Archäologen entdecken in Hille ungewöhnlich alte Siedlungsspuren
Blick zurück ins 12. Jahrhundert

Hille/Lübbecke (WB). Die bisher ältesten Siedlungsspuren des Ortes untersuchen Archäologen unter Fachaufsicht des Landschaftsverbandes Westfalen-Lippe (LWL) zurzeit in Hille. Fündig wurden die Archäologen auf einer Wiese neben dem „von Oeynhausen'schen Hof“, wo aktuell ein Neubaugebiet mit 16 Grundstücken erschlossen wird.

Dienstag, 14.07.2020, 07:13 Uhr aktualisiert: 14.07.2020, 07:22 Uhr
Drohnenfoto vom Nordwesten: Vorne links sind die Pfostenlochreihen zu sehen. Dahinter liegt hinter den Bäumen der „von Oeynhausen’schen Hof“. Rechts deutet sich der südliche Hofgraben als dunkle Verfärbung an. Foto: LWL-Archäologie für Westfalen/Andreas Wibbe

Ein dreiköpfiges Grabungsteam unter der Leitung von Dr. Dieter Lammers  legt die ehemaligen Gruben mittelalterlicher Höfe in Hille frei. Deren dunkle Grubenfüllungen zeichnen sich deutlich im gelben Lehm ab. Es sind  die Löcher ehemaliger eingegrabener Hauspfosten in mehreren Reihen zu sehen. Zwei, möglicherweise sogar drei Pfostenhäuser konnten die Archäologen bisher rekonstruieren.

Nach Nordwesten ausgerichtet

„Die einfache Pfostenkonstruktion weist auf eine Hausbreite von nur sieben bis acht Metern hin“, erklärt Grabungsleiter Lammers. „Wegen der Windanfälligkeit mussten die Häuser damals mit ihrer Giebelseite nach Nordwesten zur Hauptwindrichtung  ausgerichtet werden.“ Die wahrscheinlich aus Weidenruten geflochtenen  Wände wurden mit gelbem Lehm verschmiert und abgedichtet. Hiervon zeugen die vielen unregelmäßigen Gruben im Umfeld der Häuser, aus denen damals Lehm entnommen wurde.

Archäologen haben am Fundort Keramikscherben geborgen, die von den damaligen kugeligen Koch- und Vorratstöpfen stammen. „Anhand ihrer  Verzierung und Machart können wir sie eindeutig ins 12. Jahrhundert datieren“, erklärt Dr.
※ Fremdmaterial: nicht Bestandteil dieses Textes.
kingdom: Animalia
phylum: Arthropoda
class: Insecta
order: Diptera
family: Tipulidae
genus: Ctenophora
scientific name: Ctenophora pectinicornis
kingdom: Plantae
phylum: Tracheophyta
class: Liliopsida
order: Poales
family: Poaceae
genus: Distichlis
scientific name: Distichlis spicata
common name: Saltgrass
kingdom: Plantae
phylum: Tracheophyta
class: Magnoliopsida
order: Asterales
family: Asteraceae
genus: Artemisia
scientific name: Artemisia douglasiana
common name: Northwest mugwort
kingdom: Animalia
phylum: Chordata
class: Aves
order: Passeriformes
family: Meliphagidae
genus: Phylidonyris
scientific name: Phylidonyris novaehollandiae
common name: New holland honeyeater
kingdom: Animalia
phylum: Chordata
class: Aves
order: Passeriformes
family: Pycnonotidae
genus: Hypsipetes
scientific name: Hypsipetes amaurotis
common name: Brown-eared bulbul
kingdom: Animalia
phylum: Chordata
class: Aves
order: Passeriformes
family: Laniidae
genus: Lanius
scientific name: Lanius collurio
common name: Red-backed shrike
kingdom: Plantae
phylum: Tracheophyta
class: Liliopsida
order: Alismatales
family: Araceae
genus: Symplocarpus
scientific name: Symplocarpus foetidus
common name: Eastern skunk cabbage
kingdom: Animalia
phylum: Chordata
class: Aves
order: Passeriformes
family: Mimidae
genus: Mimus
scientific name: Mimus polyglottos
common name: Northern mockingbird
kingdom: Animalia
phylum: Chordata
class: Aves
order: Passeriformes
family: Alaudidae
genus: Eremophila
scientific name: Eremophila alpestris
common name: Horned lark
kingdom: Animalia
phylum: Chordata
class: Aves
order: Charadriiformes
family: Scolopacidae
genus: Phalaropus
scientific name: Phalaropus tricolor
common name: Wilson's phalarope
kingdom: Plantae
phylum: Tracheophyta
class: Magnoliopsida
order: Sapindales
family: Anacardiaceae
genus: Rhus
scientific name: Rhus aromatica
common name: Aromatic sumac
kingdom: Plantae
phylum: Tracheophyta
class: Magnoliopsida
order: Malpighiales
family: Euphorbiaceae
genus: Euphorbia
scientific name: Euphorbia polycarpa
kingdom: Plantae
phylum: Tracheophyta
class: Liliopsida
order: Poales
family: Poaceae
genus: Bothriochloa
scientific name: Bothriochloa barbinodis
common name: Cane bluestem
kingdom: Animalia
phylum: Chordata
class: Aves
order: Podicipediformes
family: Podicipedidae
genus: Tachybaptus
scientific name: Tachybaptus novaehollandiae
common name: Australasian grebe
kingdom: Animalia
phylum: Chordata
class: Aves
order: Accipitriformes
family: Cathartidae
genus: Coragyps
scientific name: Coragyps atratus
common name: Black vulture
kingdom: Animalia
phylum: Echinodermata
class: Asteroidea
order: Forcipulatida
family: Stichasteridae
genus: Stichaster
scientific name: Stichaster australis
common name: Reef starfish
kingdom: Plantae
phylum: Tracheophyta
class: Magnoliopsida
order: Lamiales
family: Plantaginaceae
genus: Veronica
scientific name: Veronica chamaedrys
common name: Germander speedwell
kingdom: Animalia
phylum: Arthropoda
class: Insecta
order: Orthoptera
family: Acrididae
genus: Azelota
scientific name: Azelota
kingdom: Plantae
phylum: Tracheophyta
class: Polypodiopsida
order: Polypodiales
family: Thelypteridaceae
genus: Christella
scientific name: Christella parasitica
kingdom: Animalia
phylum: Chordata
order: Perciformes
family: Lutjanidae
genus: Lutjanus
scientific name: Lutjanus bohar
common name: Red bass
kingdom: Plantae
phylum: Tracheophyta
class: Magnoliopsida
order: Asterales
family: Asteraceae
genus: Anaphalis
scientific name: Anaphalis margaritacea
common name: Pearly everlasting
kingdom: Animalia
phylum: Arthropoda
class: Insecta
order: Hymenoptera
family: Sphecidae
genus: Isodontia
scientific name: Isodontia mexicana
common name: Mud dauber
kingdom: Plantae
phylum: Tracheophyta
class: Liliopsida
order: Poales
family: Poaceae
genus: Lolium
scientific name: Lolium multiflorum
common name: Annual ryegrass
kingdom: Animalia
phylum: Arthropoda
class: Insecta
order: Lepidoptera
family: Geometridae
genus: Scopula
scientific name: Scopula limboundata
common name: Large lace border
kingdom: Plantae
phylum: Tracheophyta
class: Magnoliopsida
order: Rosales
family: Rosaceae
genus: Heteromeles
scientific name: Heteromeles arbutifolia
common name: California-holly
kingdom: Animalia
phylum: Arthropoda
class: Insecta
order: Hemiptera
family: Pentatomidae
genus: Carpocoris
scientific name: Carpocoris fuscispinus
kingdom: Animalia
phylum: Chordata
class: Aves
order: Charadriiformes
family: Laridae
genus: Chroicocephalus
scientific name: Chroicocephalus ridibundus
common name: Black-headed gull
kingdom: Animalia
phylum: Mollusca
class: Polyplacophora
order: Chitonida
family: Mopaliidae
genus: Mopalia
Sven Spiong, Leiter der Bielefelder Außenstelle der LWL-Archäologie für Westfalen. Er freut sich über die Erkenntnisse der Ausgrabung: „Die Hausgrundrisse sind die ältesten von Hille und  stammen aus der Frühzeit des Ortes, der 1170 erstmals in einer Schriftquelle auftaucht.“

Von Wassergräben umgeben

Die Höfe in Hille waren teilweise von Wassergräben umgeben. Der Graben um den „von Oeynhausen'schen Hof“ war nach alten Karten vor der Mitte des 19. Jahrhunderts noch mit Wasser gefüllt. Ein Teil dieses Wassergrabens haben die Archäologen jetzt bei der Ausgrabung wieder erfasst.

Doch auch  für den Hof der neu entdeckten Hausgrundrisse des 12. Jahrhunderts  zeichnet sich ein südlicher Hofgraben in der archäologischen  Untersuchungsfläche ab. Die rechteckigen Pfostenlöcher der Häuser zeigen die letzte Entwicklungsphase der Pfostenbauten an, deren Holzbalken zunehmend  stärker mit einander verzimmert wurden. Etwa zwischen 1150 und 1300 wurden diese Pfostenbauten dann auch in ländlichen Siedlungen von Fachwerkbauten abgelöst.

Da die Fachwerkhäuser nur schwach fundamentiert waren, haben sie kaum Spuren im Boden hinterlassen. Das könnte der Grund sein, warum jüngere Spuren der neu entdeckten Höfe bisher fehlen. Keramikfunde des 13. und 14. Jahrhunderts deuten aber an, dass die Höfe weiter bestanden haben. Die Archäologen werden ihre Untersuchung nach der Erschließung des Wohngebietes auf den einzelnen Bauplätzen fortsetzen.